Central to ELECTRA (bioelectrochemical systems), BioICEP (microbial depolymerisation), CAFIPLA (carboxylic acid production), RUSTICA (biofertilizers), and INGREEN (bioprocessing of side-streams).
AVECOM
Belgian biotech SME applying microbial consortia to convert waste streams into bioplastics, biofertilizers, and functional ingredients across food, environment, and construction sectors.
Their core work
AVECOM is a Belgian biotechnology SME based in Ghent specializing in microbial technologies for industrial and environmental applications. They develop bioprocesses using microbial consortia — engineered communities of microorganisms — to convert waste streams into valuable products like bioplastics, biofertilizers, and functional food ingredients. Their core competence lies in scaling microbial processes from lab to pilot and prototype level, bridging the gap between academic research and industrial implementation across food valorization, bioremediation, and circular economy applications.
What they specialise in
YPACK (food waste to PHA packaging), INGREEN (agro-food side-streams to functional ingredients), CAFIPLA (fibre recovery from waste), and RUSTICA (fruit and vegetable waste to biofertilizer).

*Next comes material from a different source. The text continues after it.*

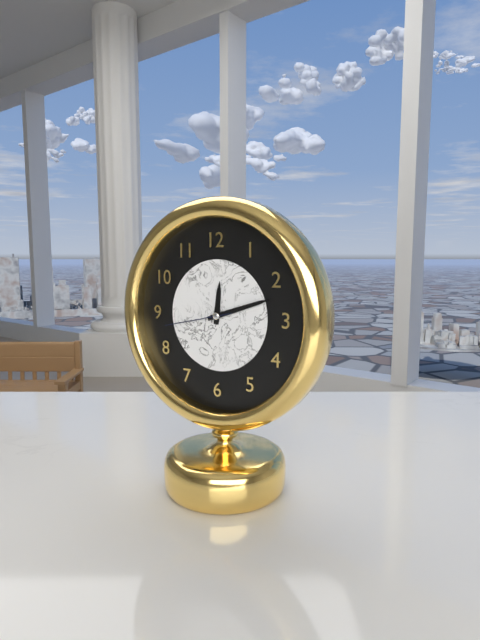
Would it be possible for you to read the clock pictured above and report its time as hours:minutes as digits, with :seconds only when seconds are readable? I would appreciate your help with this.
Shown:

YPACK focused on PHA/PHBV-based packaging, while BioICEP addressed circular economy for plastics through biocatalysis and bioprocessing.

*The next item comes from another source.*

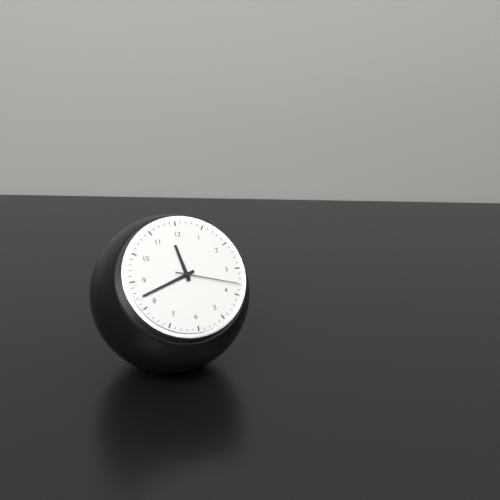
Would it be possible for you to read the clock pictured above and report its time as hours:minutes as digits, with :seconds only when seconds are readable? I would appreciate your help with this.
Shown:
11:42:18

ELECTRA applied bio-electrochemical systems with 3D-printed biofilms for bioremediation; BioICEP tackled plastic waste degradation using microbial consortia.
SMARTINCS explored bacterial-based self-healing in cementitious systems — a departure from their food/environment core but consistent with their microbial expertise.

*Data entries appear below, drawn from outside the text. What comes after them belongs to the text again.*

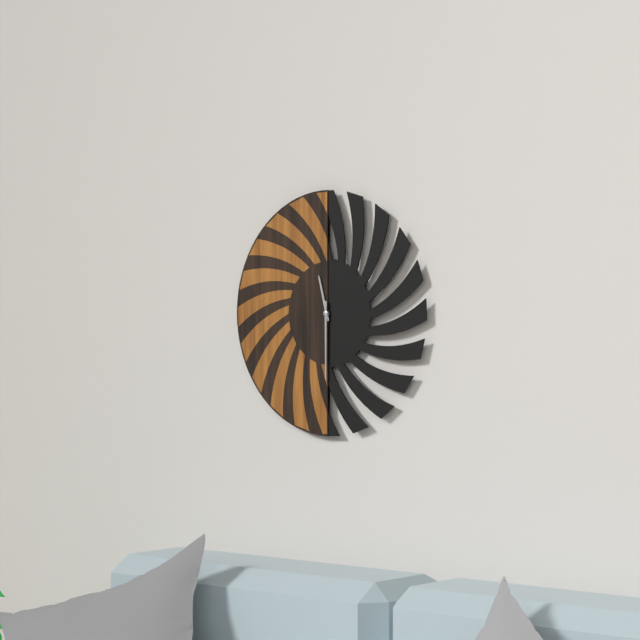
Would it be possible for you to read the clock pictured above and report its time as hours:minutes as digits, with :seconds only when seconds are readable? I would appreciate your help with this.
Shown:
11:30
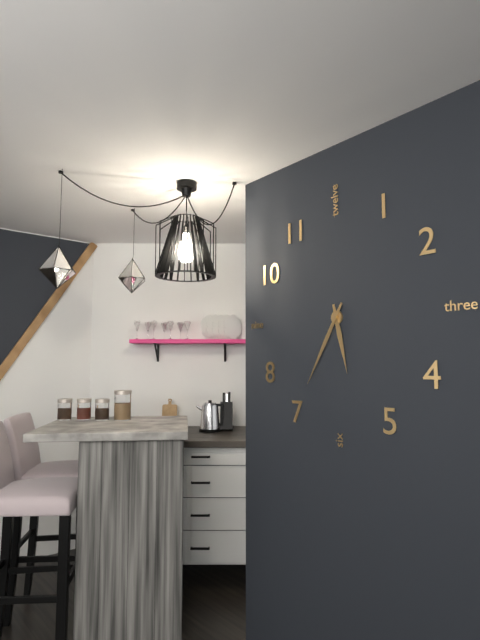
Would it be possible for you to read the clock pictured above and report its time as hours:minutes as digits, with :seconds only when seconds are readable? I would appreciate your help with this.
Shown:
5:35
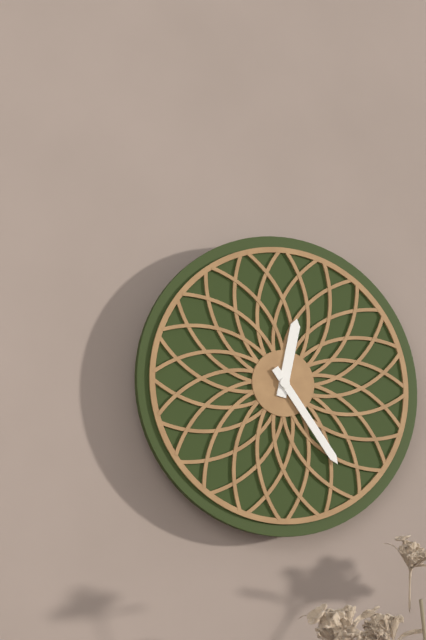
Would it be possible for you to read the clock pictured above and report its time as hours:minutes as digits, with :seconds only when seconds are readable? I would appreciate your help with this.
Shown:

How they've shifted over time
AVECOM's early H2020 work (2017-2019) centered on food waste valorization and bio-electrochemical systems — converting agricultural and food waste into bioplastics (PHA/PHBV) and using engineered biofilms for environmental remediation. From 2020 onward, their focus broadened into circular bioeconomy applications: microbial depolymerisation of plastics, biofertilizer production from vegetable waste, and even bacterial self-healing concrete. The consistent thread is microbial consortia as a platform technology, but the applications have diversified significantly beyond food into construction materials and plastic circularity.
AVECOM is expanding its microbial platform technology into non-food sectors like construction and plastics circularity, signaling readiness for cross-sector partnerships where microbial bioprocessing can add value.
How they like to work
AVECOM exclusively participates as a partner rather than leading consortia, which is typical for a specialist SME contributing deep technical know-how to larger teams. With 101 unique partners across 20 countries in just 7 projects, they consistently join large, diverse consortia — averaging over 14 partners per project. This makes them an experienced team player comfortable working in complex international setups, though their lack of coordinator roles suggests they position themselves as a technical contributor rather than a project driver.
AVECOM has built a broad European network of 101 unique partners across 20 countries through 7 projects, giving them wide reach and diverse connections across the bioeconomy research landscape. Their network spans both academic institutions (via MSCA and RIA projects) and industry players (via Innovation Actions).
What sets them apart
AVECOM's differentiator is their ability to apply microbial consortium engineering across radically different domains — from food packaging to concrete repair to plastic degradation. While many biotech SMEs specialize narrowly, AVECOM treats microbial communities as a versatile platform and adapts them to whatever industrial problem needs solving. For consortium builders, this means a single partner that brings proven bioprocessing scale-up capability applicable to food, environment, materials, and circular economy challenges.
Highlights from their portfolio
- RUSTICATheir largest funded project (EUR 407K), demonstrating circular biofertilizer production from fruit and vegetable waste — directly at the intersection of their food and environment expertise.
- BioICEPAddresses the high-profile challenge of plastic circularity through biocatalysis and microbial depolymerisation, representing their push into circular economy beyond food waste.
- SMARTINCSAn unexpected cross-sector move into self-healing concrete, demonstrating how their microbial expertise transfers to construction — a sector far from their food/environment roots.